Thoughts On A Sunday

Despite the calendar telling me it's Spring, the weather is behaving more like it's winter. While we haven't had any heavy snow over the past couple of weeks, the winds and wind chills have been more like the dead of winter rather than the beginning of spring. There have been a few days here and there that were springlike, but they were quickly supplanted by a return to winter weather.

At this point I think I can safely say just about everyone is tired of winter, particularly the folks up in Stewartstown, New Hampshire, where over 19 feet of snow have fallen so far. That's 228 inches of snow. So far.

And I thought we'd gotten a lot of snow.


How many of you out there have access to Verizon's FiOS fiber-to-the-home (FTTH) service or the equivalent? Other then some communities in the southern part and seacoast area of New Hampshire, none of us in the rest of the state are ever likely to have such access.

With the sale of Verizon's wireline business to FairPoint Communications, any chance of FTTH service throughout the rest of New Hampshire disappeared. FairPoint has already said they will not be deploying FTTH. Instead they will deploy DSL, a copper technology that won't have the bandwidth or upgrade capability of fiber.

While the cable companies are offering high-speed Internet connectivity, it has nowhere the bandwidth of fiber, and coverage isn't universal because they aren't required to connect everyone within their service area.

What to do? Maybe it's something we should do ourselves.


This bit of good news couldn't have happened to a nicer bunch of folks:

The inhabitants of the Falkland Islands are preparing for a South Atlantic oil rush which they hope will make them among the richest people in the world.

Let's hope the Argentinians don't get any ideas about 'reclaiming' the Malvinas, as they call the Falklands. Their first attempt to do so in 1982 ended in disaster. I have no reason to doubt another attempt would end the same way, particularly since the British Armed Forces have considerable combat experience (Afghanistan and Iraq).

(H/T Right Thinking)


I've been using Linux on my old Dell laptop for six months now and the experience has been good for the most part. About the only thing the laptop needs is some more RAM to speed things up when I've got more than a few apps running. Other than that I've got no complaints.

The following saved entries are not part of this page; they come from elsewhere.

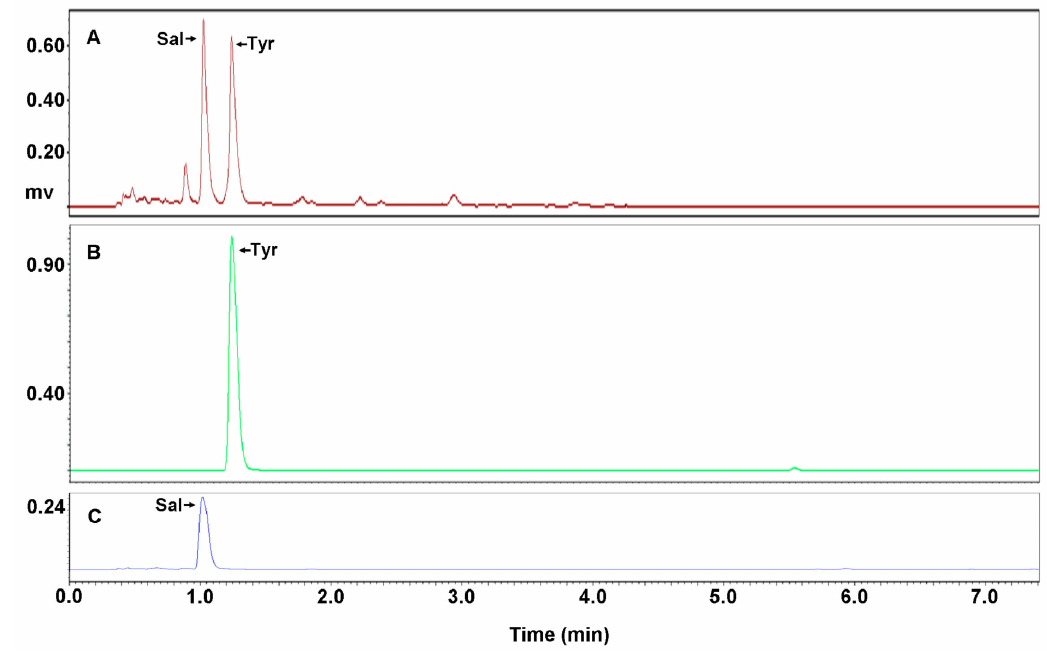
Figure 6. UPLC profile for isolation by silica column chromatography. Shown in sequence are profiles of fraction enriching salidroside and p -tyrosol (i.e., FEST) ( A ), p -tyrosol ( B ), and salidroside ( C ). Ordinates were proportionally adjusted for comparison. Sal and Tyr refer to salidroside and p -tyrosol, respectively. Table 3. The effect of silica column chromatography on isolation of salidroside and p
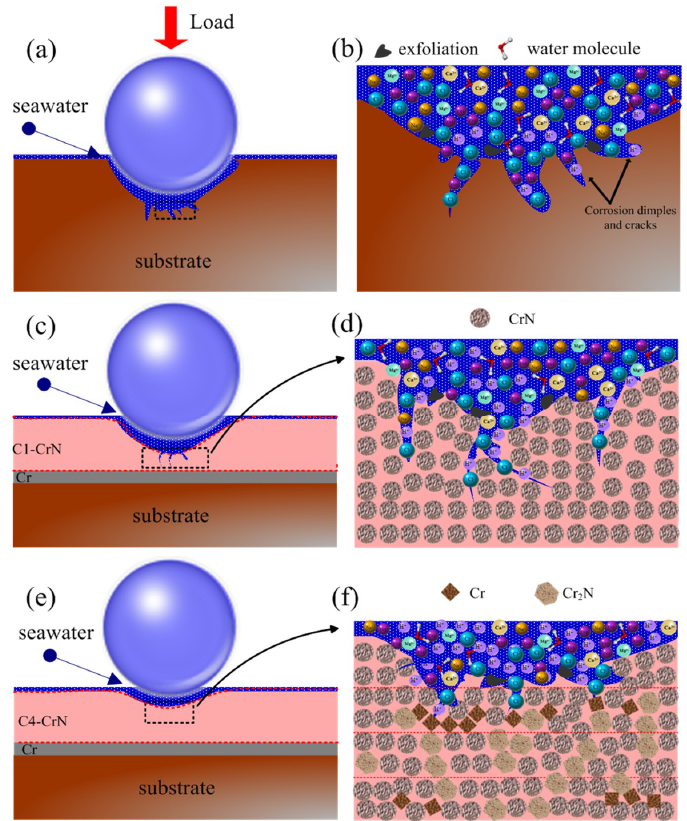
Figure 11. The detailed schematic diagrams of 316L substrate ( a , b ), C1 ( c , d ) and C4 ( e , f ) films in seawater.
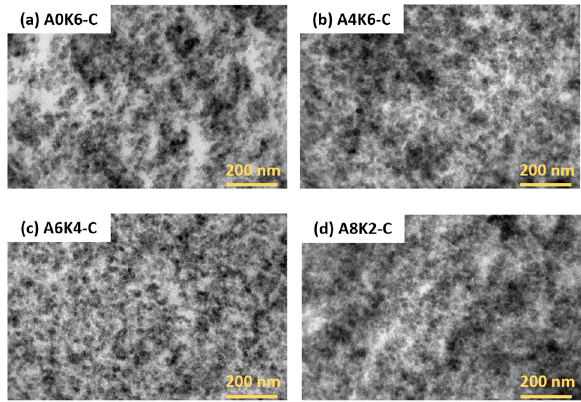
Figure 11. TEM images of four silica/NR composites.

The 900MHz Athlon tower is still running well though I made a change in the version of Linux running on the machine. Originally I was running Ubuntu, but made the change to Kubuntu to experience a different desktop environment. Ubuntu uses the Gnome desktop environment, while Kubuntu uses the KDE desktop. Gnome is very plain and simple. KDE has more functionality. Other than the desktop environment the two versions of Linux are identical.

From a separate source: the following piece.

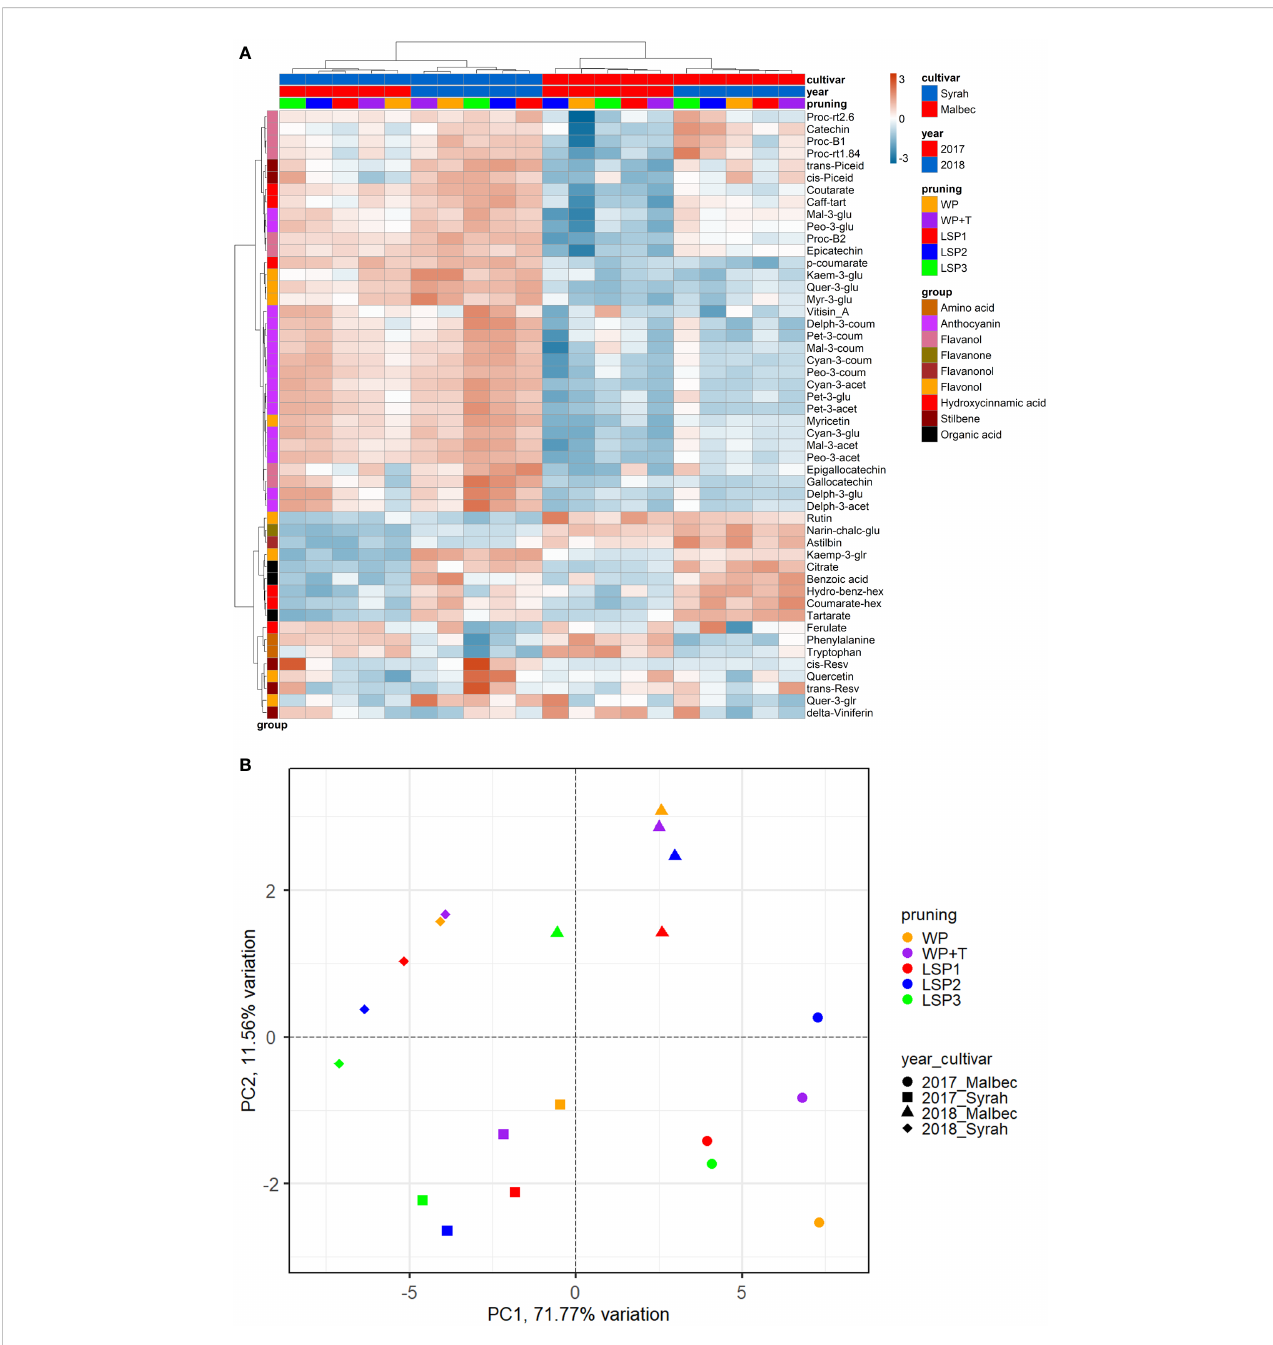
FIGURE 2 Heatmap and 2D PCA score plot of annotated LC-MS based metabolites in must Samples. (A) Hierarchical clustering heatmap obtained from the cluster analysis sharply divided the samples into cultivar and year and pruning. (B) PCA score plot from metabolite data including cultivar and year and pruning treatments. Samples from the most extreme late shoot pruning treatments ( “ LSP3 ” and “ LSP2 ” ) and samples from the no-late pruning treatments ( “ WP+T ” and “ WP ” ) seemed to form two different groups. The late shoot pruning treatment “ LSP2 ” alternatively clustered with one of the two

For the laptop Ubuntu/Gnome is just fine. All it's used for is word processing and web browsing. Kubuntu is great for extended functionality, particularly when I've used WINE to run some Windows programs under Linux.

All in all I have to say it's been worth it.


I have been a proponent of more efficient lighting, particularly when it comes to street lighting. While high pressure sodium lamps have been the technology of choice for years, they aren't nearly as efficient as the newer technologies such as LEDs. But now there's an even more energy efficient lighting technology out there that blows high brightness LEDs away: plasma light bulbs.

The plasma bulbs are small, about the size of a quarter, and put out about 150 lumens per watt of electricity. At present LEDs put out about 75 to 100 lumens per watt, though work is ongoing to increase their efficiency. The plasma bulbs emit full spectrum light, just like the sun. LEDs tend to be a cooler white, though that may or may not be an issue. I can see where these technologies, while competing, may compliment each other. The main thing is that they throw a lot more light per watt than existing technologies.


One question making the rounds among the boating community here in the Lake Winnipesaukee area:

Will high gas prices, expected to be $4.50 per gallon or higher at the lake marinas, cause less boat traffic out on the lake this summer?

Seeing how much boat traffic was down last summer when marina gas prices were hovering around $3.50 per gallon, I'd have to guess it will be even quieter out on the lake this summer.


And that's the news from Lake Winnipesaukee, where the weather still vacillates between winter and spring, gas prices are rising, and where we still have two months worth of firewood left.